Top of the agenda: This past weekend your uncle Sam got you drunk and made the sky explode with falling light.  When it was over he handed you a sparkle-stick and it was like the same thing (the sky-falling, not the uncle-drunking) but smaller.  It was pretty, too, but all of a sudden you felt empty and unsure.  You coughed and held the sparkler down away from your face.  What was the point of it all, the trails of light fading to tails of smoke?  What was the use?  And why was everybody around you dressed the same, matching reds and whites and blues?  Seriously ugly color combo, but still – they all looked so happy.  What did those people know that you didn’t?   Your uncle Sam said you just needed another drink.  Fine, you replied, but make sure it’s a real beer and not that awful low-carb stuff. He came back with the goods and you chugged it.  Then you doubled over and booted.
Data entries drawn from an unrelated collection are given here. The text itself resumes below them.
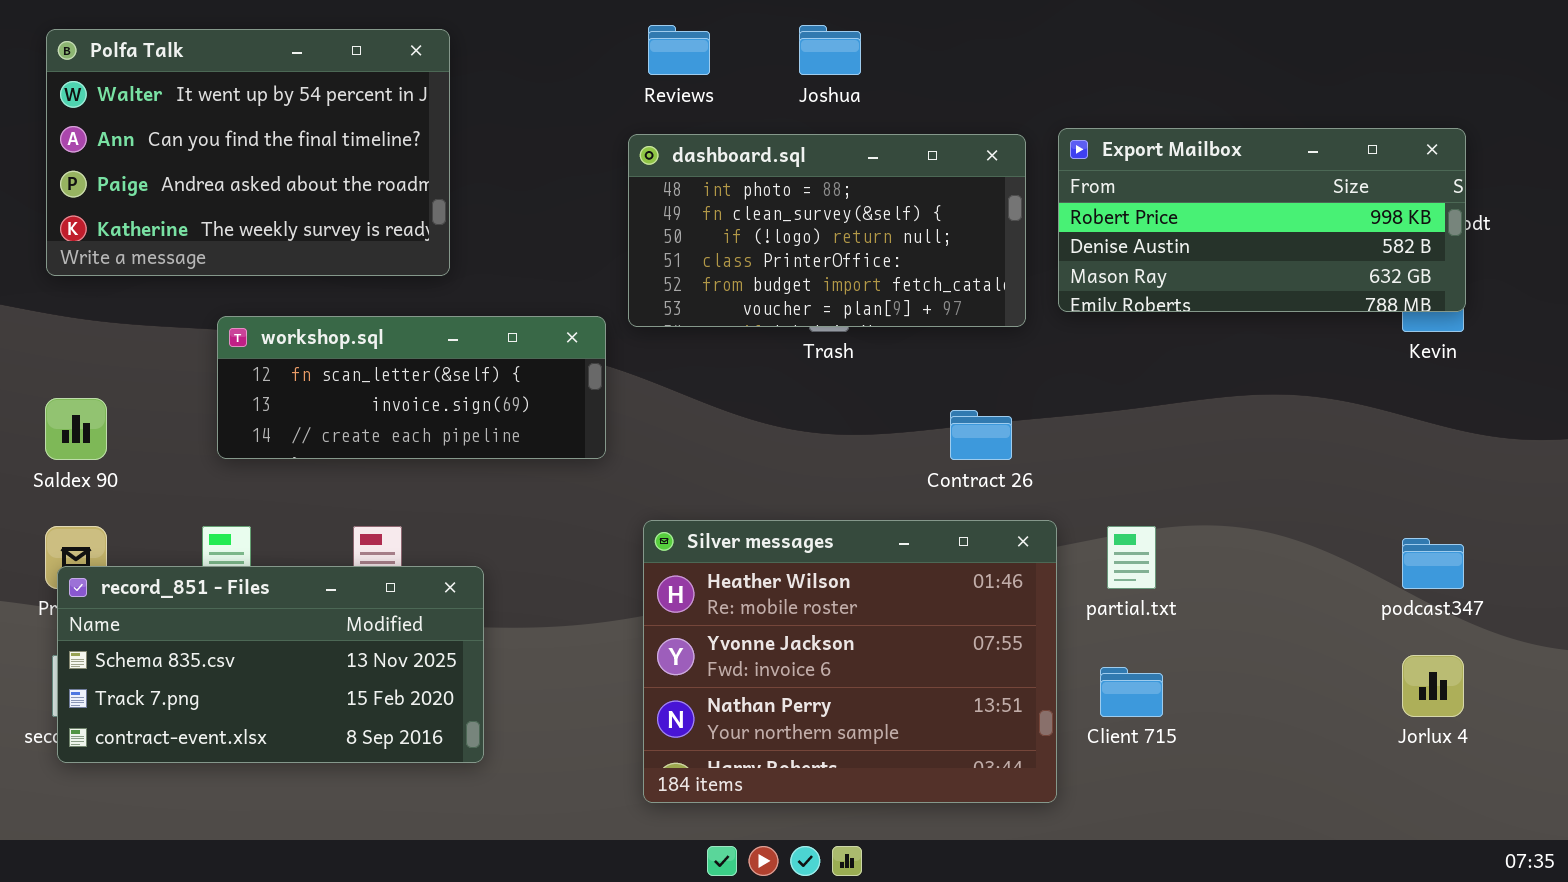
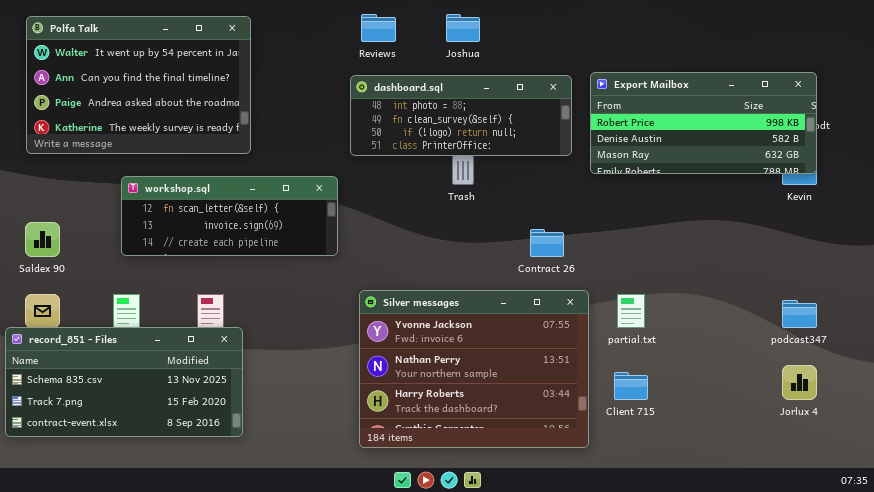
dashboard.sql: [628,134,1026,327] -> [350,75,572,156], resized
Silver messages: [643,520,1057,803] -> [359,290,589,448], scrolled down 1 row
record_851 - Files: [57,566,484,763] -> [5,327,243,437], moved

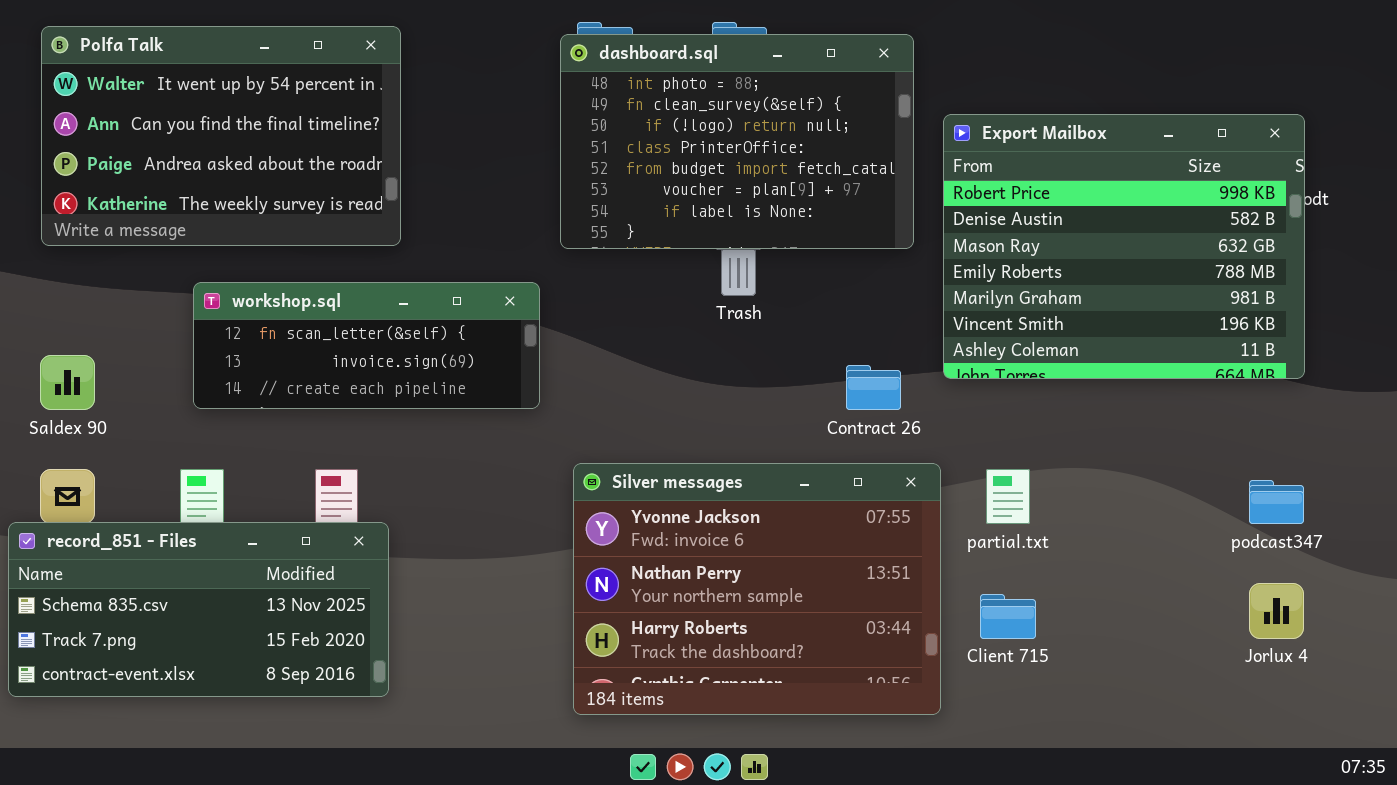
Export Mailbox: [590,72,817,174] -> [943,114,1305,379], resized
dashboard.sql: [350,75,572,156] -> [560,34,914,249], resized

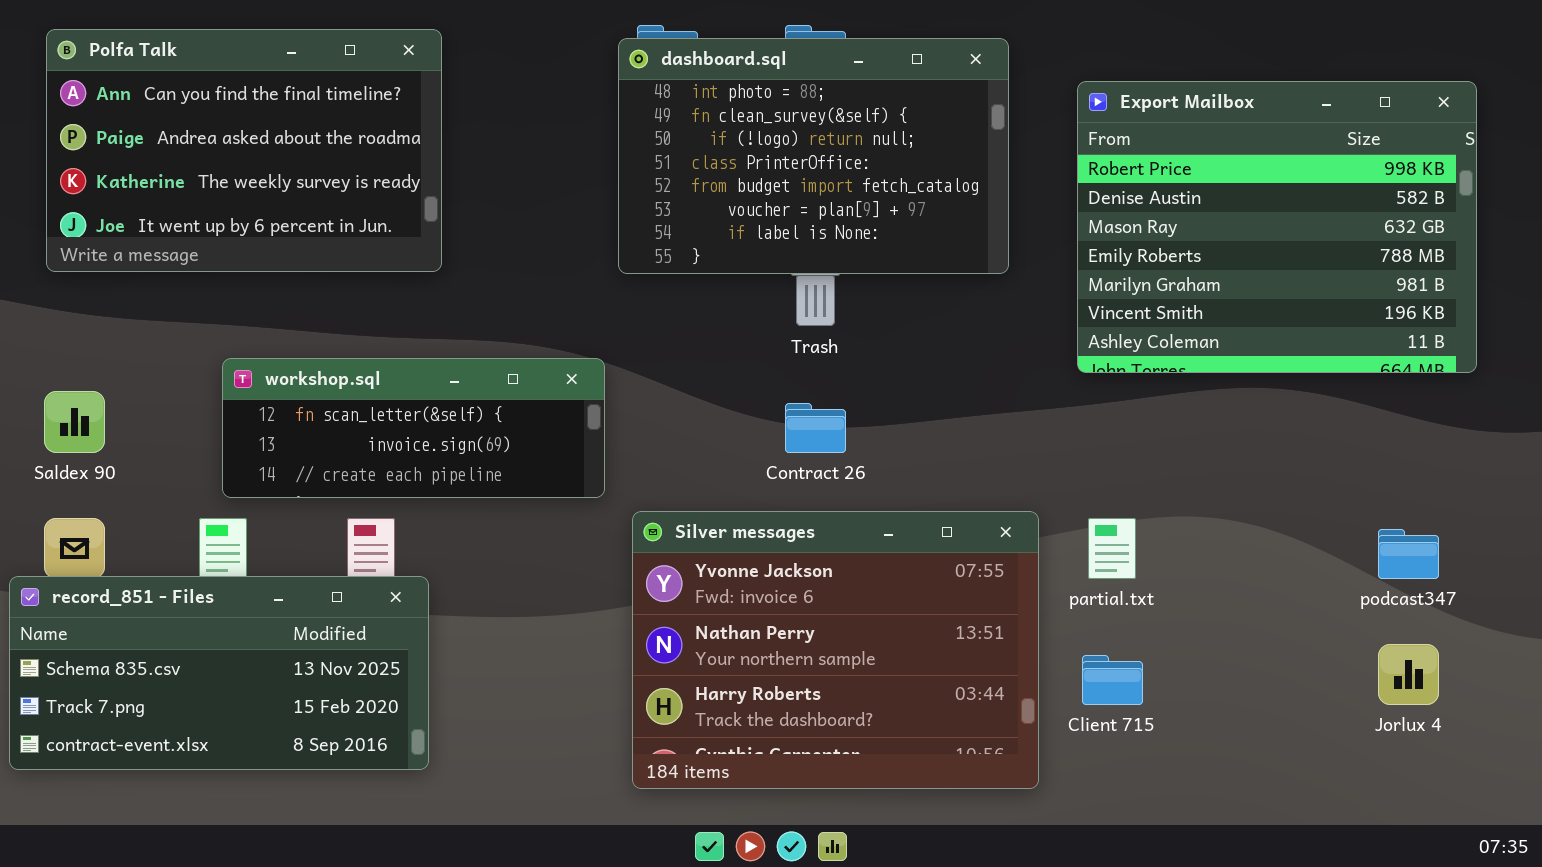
Polfa Talk: [41,26,401,246] -> [46,29,442,272], scrolled down 1 row
Export Mailbox: [943,114,1305,379] -> [1077,81,1477,373], moved
workshop.sql: [193,282,540,409] -> [222,358,605,498], moved
Contract 26: [846,365,901,410] -> [785,403,846,453], moved

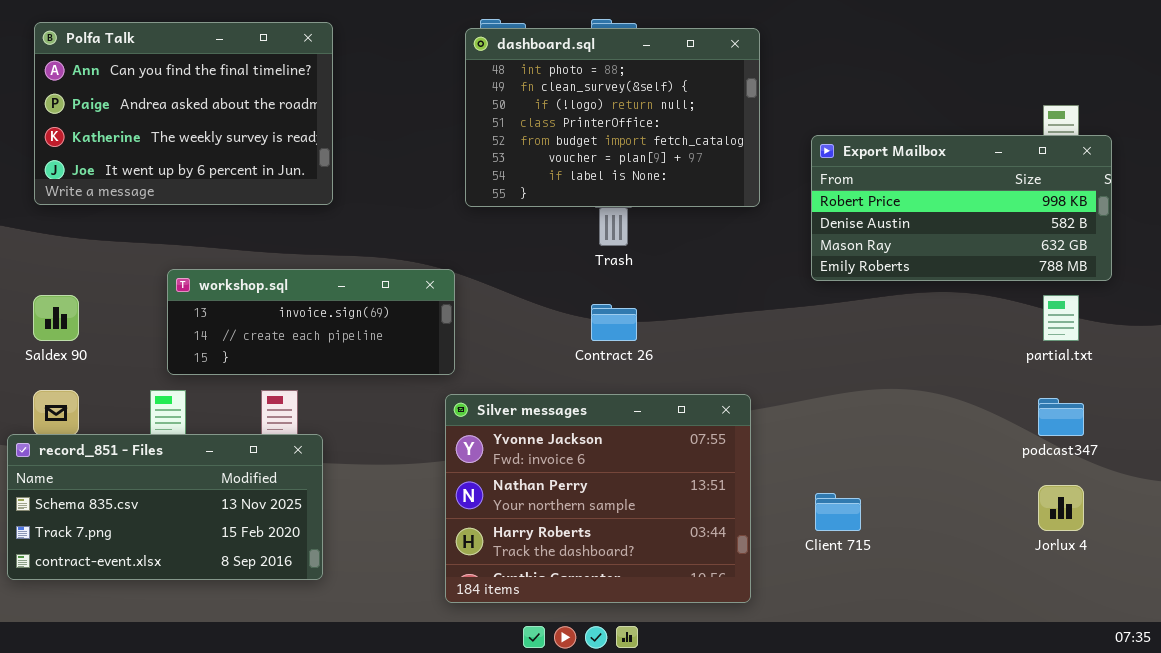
Export Mailbox: [1077,81,1477,373] -> [811,135,1112,281], resized
workshop.sql: [222,358,605,498] -> [167,269,455,375], scrolled down 1 row
Silver messages: [632,511,1039,789] -> [445,394,751,603], moved
partial.txt: [1088,518,1136,579] -> [1043,295,1079,341], moved

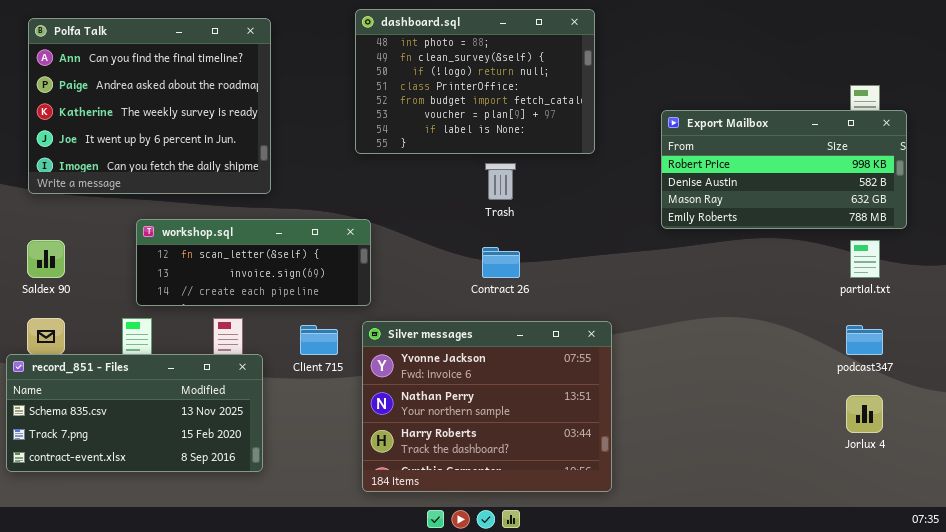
Polfa Talk: [34,22,333,205] -> [28,18,271,194], resized
dashboard.sql: [465,28,760,207] -> [355,9,595,154], moved
workshop.sql: [167,269,455,375] -> [136,219,371,306], scrolled up 1 row
Client 715: [815,493,861,531] -> [300,325,338,355], moved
And then someone wrote a poem about it.


The star in my
Hand is falling

All the uniforms know what’s no use

May I bow to Necessity not
To her hirelings.

  • Congratulations, you’ve just read something by W.S. Merwin ‘48, America’s next poet laureate (and, in case you haven’t get gotten hip to what the ’48 means ‘round these here parts – welcome freshmen! – a Princeton graduate from the Class of 1948).  According to the New York Times, Merwin, whose appointment was announced last week, is “an undisputed master” and enjoys composing his poems on paper napkins.
  • In my home state of Delaware there’s a man who sits in the Wilmington McDonalds and draws Mickey Mouse cartoons on napkin after napkin with a Sharpie.  He’s nice, albeit unlikely to ever hold a ceremonial post in the Obama administration.  I miss Delaware and I miss McDonalds.  Delaware I knew I’d have to leave behind once I went off to college, but McDonalds I figured would always be there.  Guess not. Thanks a lot, Princeton Borough.